Heroes of Aldrizhon cover

Meet the author:

Amazon author page

The Carpenter’s Moons, David James Hollamby

The Carpenter’s Moons, David James Hollamby

The Carpenter’s Moons: A Tale From Beyond the Mirror of Eternal Blissfullessness

This book showcases an intriguing range of alien species, and a series of intertwining storylines that are well-handled and mesh neatly through the story. David James Hollamby has also created characters that have some definite appeal, in the run-away-from-home and break the cultural mould coming-of-age bracket.

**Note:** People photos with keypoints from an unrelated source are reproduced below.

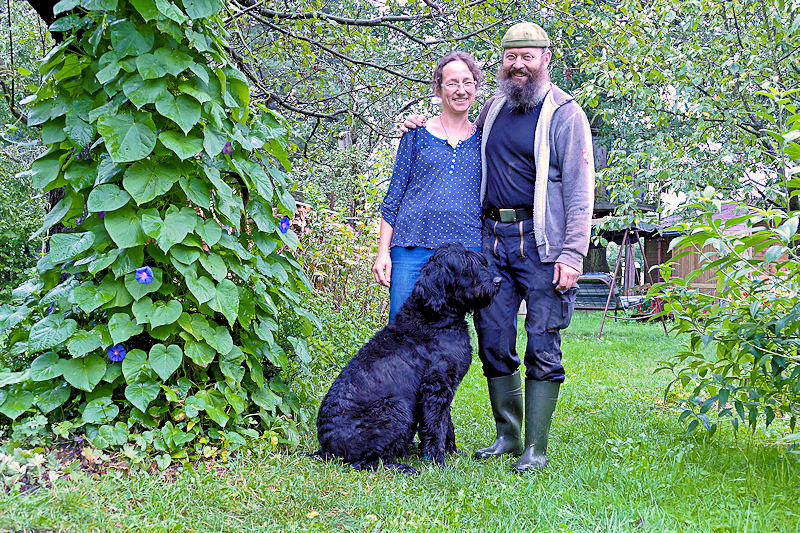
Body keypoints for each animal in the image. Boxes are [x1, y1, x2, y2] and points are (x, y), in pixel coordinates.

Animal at [315, 242, 501, 473]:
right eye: (467, 267)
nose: (498, 281)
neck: (433, 318)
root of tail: (326, 449)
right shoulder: (436, 387)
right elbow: (436, 428)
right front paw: (439, 462)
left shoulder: (444, 388)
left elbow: (446, 424)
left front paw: (452, 452)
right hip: (396, 407)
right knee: (365, 462)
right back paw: (402, 467)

Unfortunately, I have to be honest this point and note that The Carpenter’s Moons is strictly a comedy sci-fi, and my sense of humour is sufficiently stunted as to make a nearly unhittable target. I therefore didn’t get on very well with the overall style of the novel, to the point where I was seriously considering bailing on the read. However, I hate doing that, so I pushed on, and sure enough, the latter half of the book (possibly—apologies to the author—because I stopped page-hopping to try and read all of the footnotes) became a lot easier to read.

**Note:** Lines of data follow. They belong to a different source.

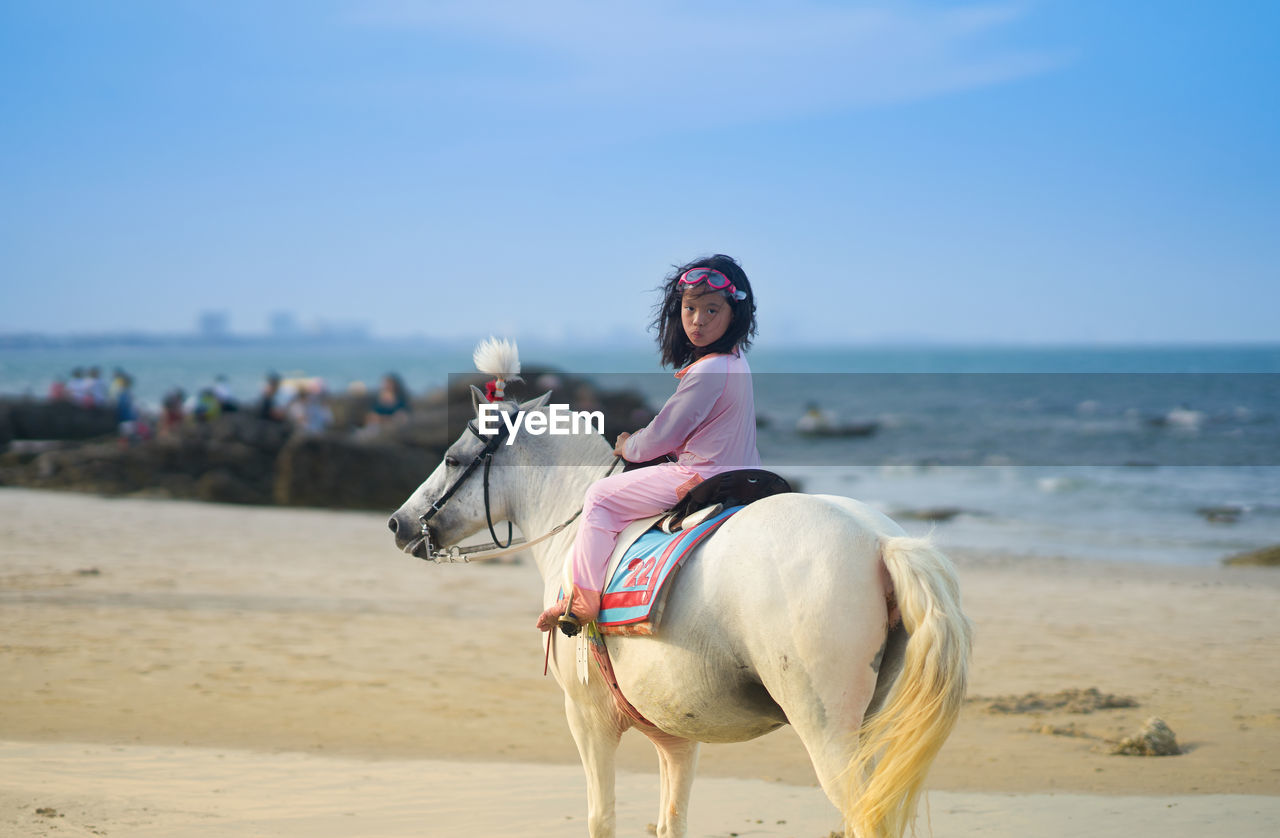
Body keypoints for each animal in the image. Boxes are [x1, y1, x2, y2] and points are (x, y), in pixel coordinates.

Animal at [386, 388, 967, 834]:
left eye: (452, 458)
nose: (397, 522)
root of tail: (879, 541)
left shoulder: (588, 720)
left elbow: (602, 818)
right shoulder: (677, 738)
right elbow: (671, 822)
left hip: (828, 733)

In more technical and less subjective areas, the nearly-constant use of humorous asides in the footnotes, many of sufficient length to end up split across the bottom of two pages, meant a great deal of flicking back and forth from the section I was trying to read, and consequently ended up being largely ignored after I got about a third of the way into the book. There were also enough homonyms and other typos in the text to keep grabbing my attention off the story, some to the point where I needed to pause and figure out which word that sounded like the one in the text actually fitted the context.

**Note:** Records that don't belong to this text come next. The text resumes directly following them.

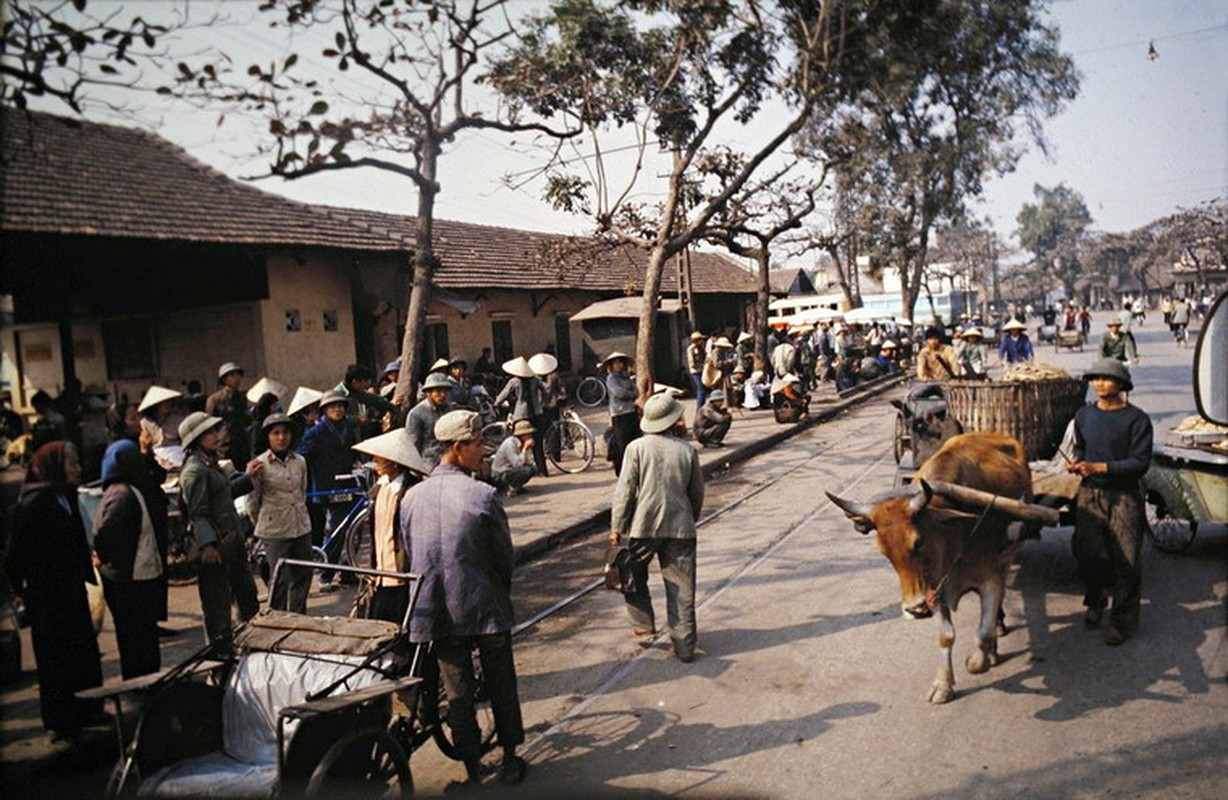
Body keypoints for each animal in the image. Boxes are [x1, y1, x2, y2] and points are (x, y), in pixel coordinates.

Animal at [830, 435, 1060, 702]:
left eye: (919, 541)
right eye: (883, 552)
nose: (915, 609)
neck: (955, 535)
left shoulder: (990, 578)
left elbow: (983, 632)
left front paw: (977, 660)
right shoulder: (936, 587)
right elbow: (946, 636)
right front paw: (943, 684)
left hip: (1007, 558)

Having got to the end, I feel that, leaving aside the issue of whether or not any type of humour will ever be universally appealing to all readers, this story could potentially benefit enormously from a strong copy-edit. Some additional work on the characterisation might also help to move this book from simply the YA genre and add appeal across a range of genres. I had the feeling, reading it, that there was a lot of potential in the book, but either because of my issues with the style, or something else, it just wasn’t quite living up to it.

The Heirs of Lydin, Aidan Hennessy

The Heirs of Lydin, Aidan Hennessy

The Heirs of Lydin: The Ap’Lydin Chronicles Book 1

Bellaydin Ap’Lydin is a human living in the kingdom of Aderilund, looked down on by the elves as a semi-primitive lesser species. Along with his half-elven sister, Polnygar, elven society as a whole would prefer that neither one of them existed. Only the influence of their elven mother in the ruling Council has kept them safe for so long—but now there are forces at work outside the borders of the elven lands that are beyond anyone’s control. Bellaydin and Polnygar are about to be caught up in events, and, inevitably, one of them will manifest as the Heir of Lydin…

The Heirs of Lydin is a YA fantasy story set amid vividly-drawn societies—the powerful, arrogant civilisation of the elves, the feudal structure of the perennially warring humans, the scholarly Numoi, and many more. Aidan Hennessy has created a colourful, detailed backdrop for this first novel in the Ap’Lydin Chronicles. Unfortunately, I didn’t find the character development was quite as convincing and enthralling as the world-building, with characters and dialogue that could, in places, have benefited from a little more depth. This book is also clearly the beginning of a series, leaving tantalising hints of the story to come, but overall it was a well-paced, enjoyable read.